# Activity:
When you reach the line with "alt+click(371, 365)", transcribe it and each line after it through the last one below, exactly. Pictures stay out.

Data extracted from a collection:
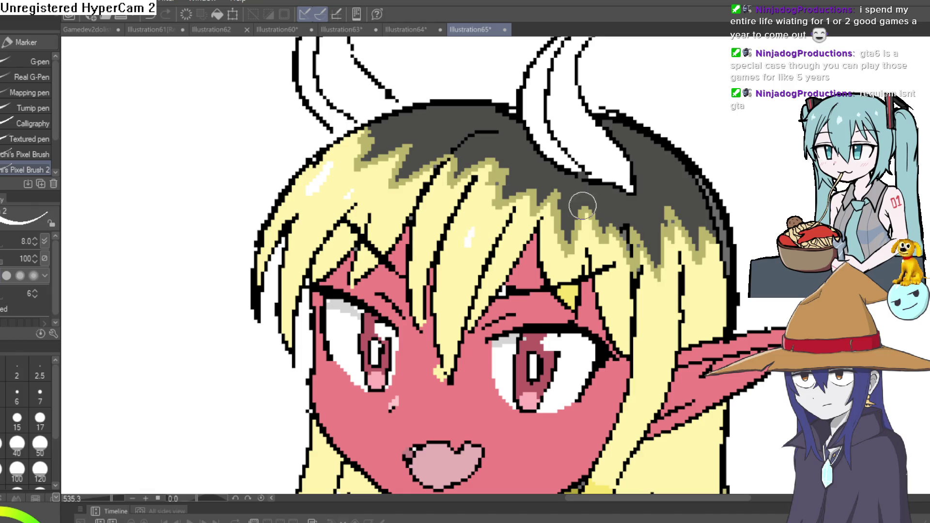
Sample the face's pink and deepen the whole face to a darker pink
scroll(732, 271, down, 5)
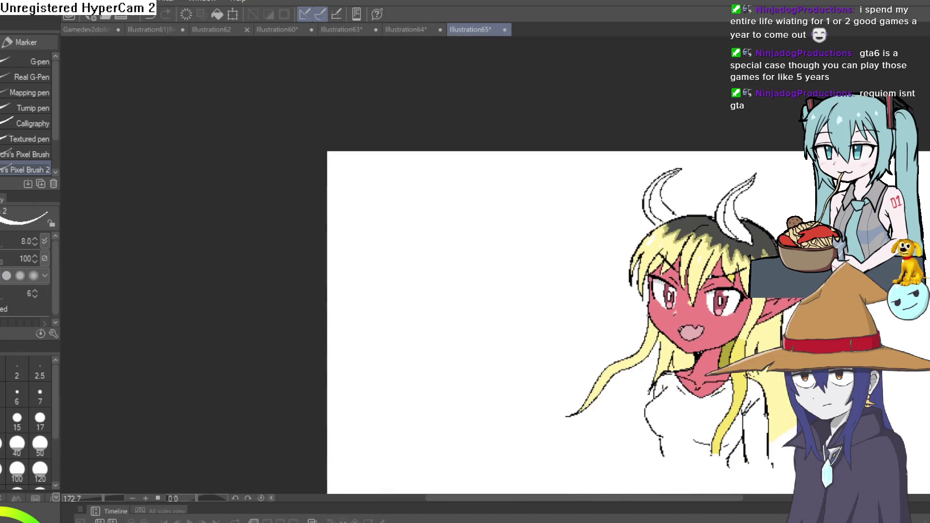
drag(770, 221, 743, 223)
scroll(727, 225, up, 4)
scroll(727, 225, up, 2)
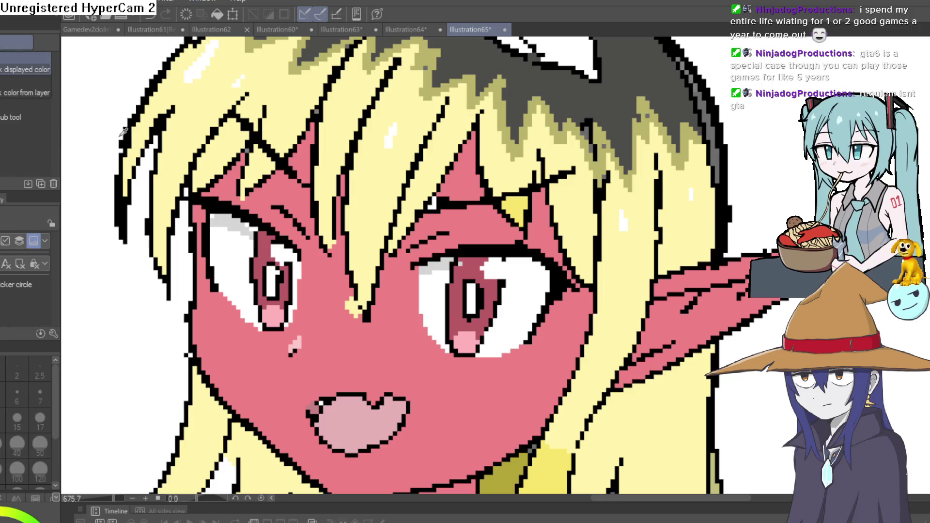
alt+click(371, 365)
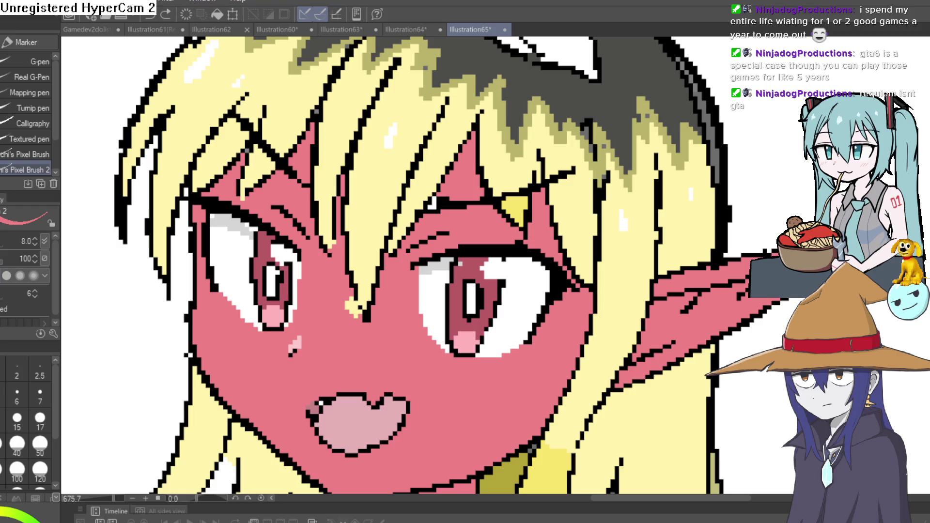
key(ctrl+z)
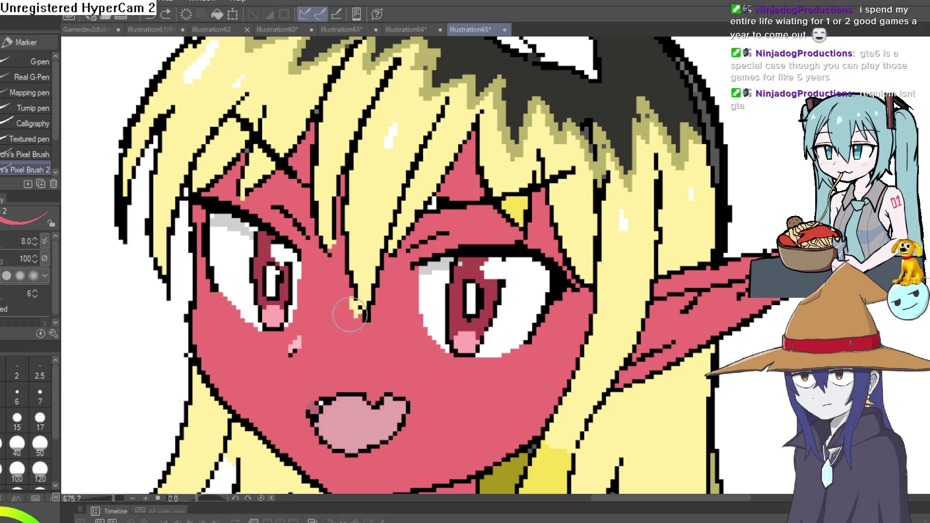
Rotate and zoom the view into the cheek, then turn the canvas nearly upright and zoom out
scroll(592, 300, down, 5)
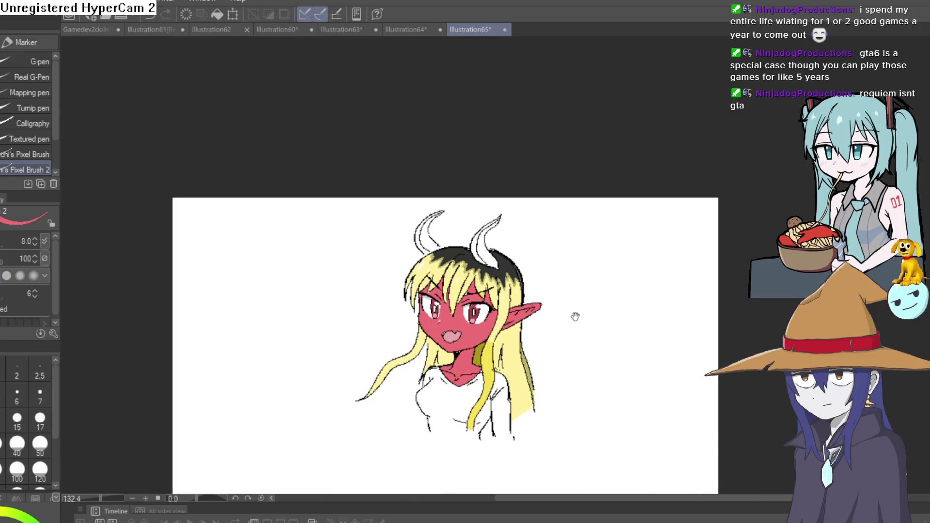
drag(547, 329, 548, 327)
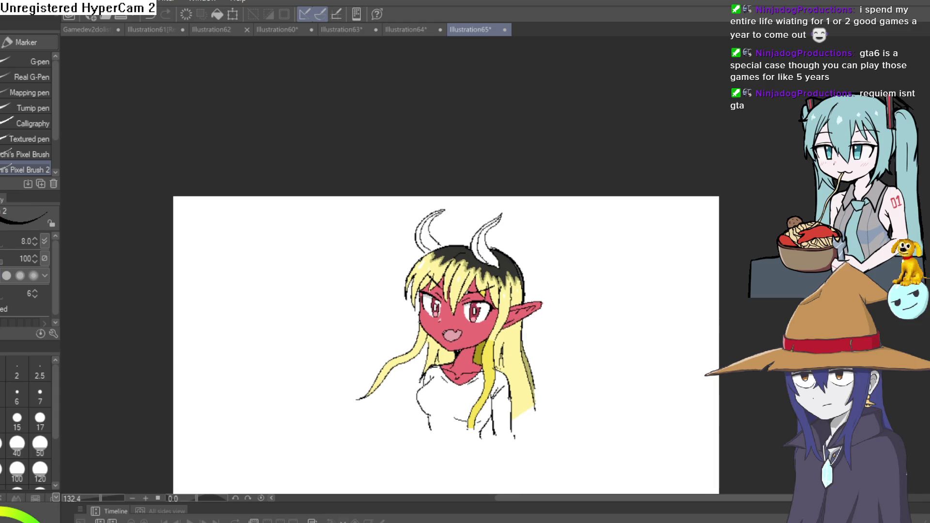
scroll(464, 260, up, 5)
mouse_move(507, 348)
mouse_down()
mouse_move(613, 290)
mouse_move(560, 459)
mouse_move(477, 480)
mouse_up()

# Completed task:
alt+click(371, 365)
key(ctrl+z)
Rotate and zoom the view into the cheek, then turn the canvas nearly upright and zoom out
scroll(592, 300, down, 5)
drag(547, 329, 548, 327)
scroll(464, 260, up, 5)
mouse_move(507, 348)
mouse_down()
mouse_move(613, 290)
mouse_move(560, 459)
mouse_move(477, 480)
mouse_up()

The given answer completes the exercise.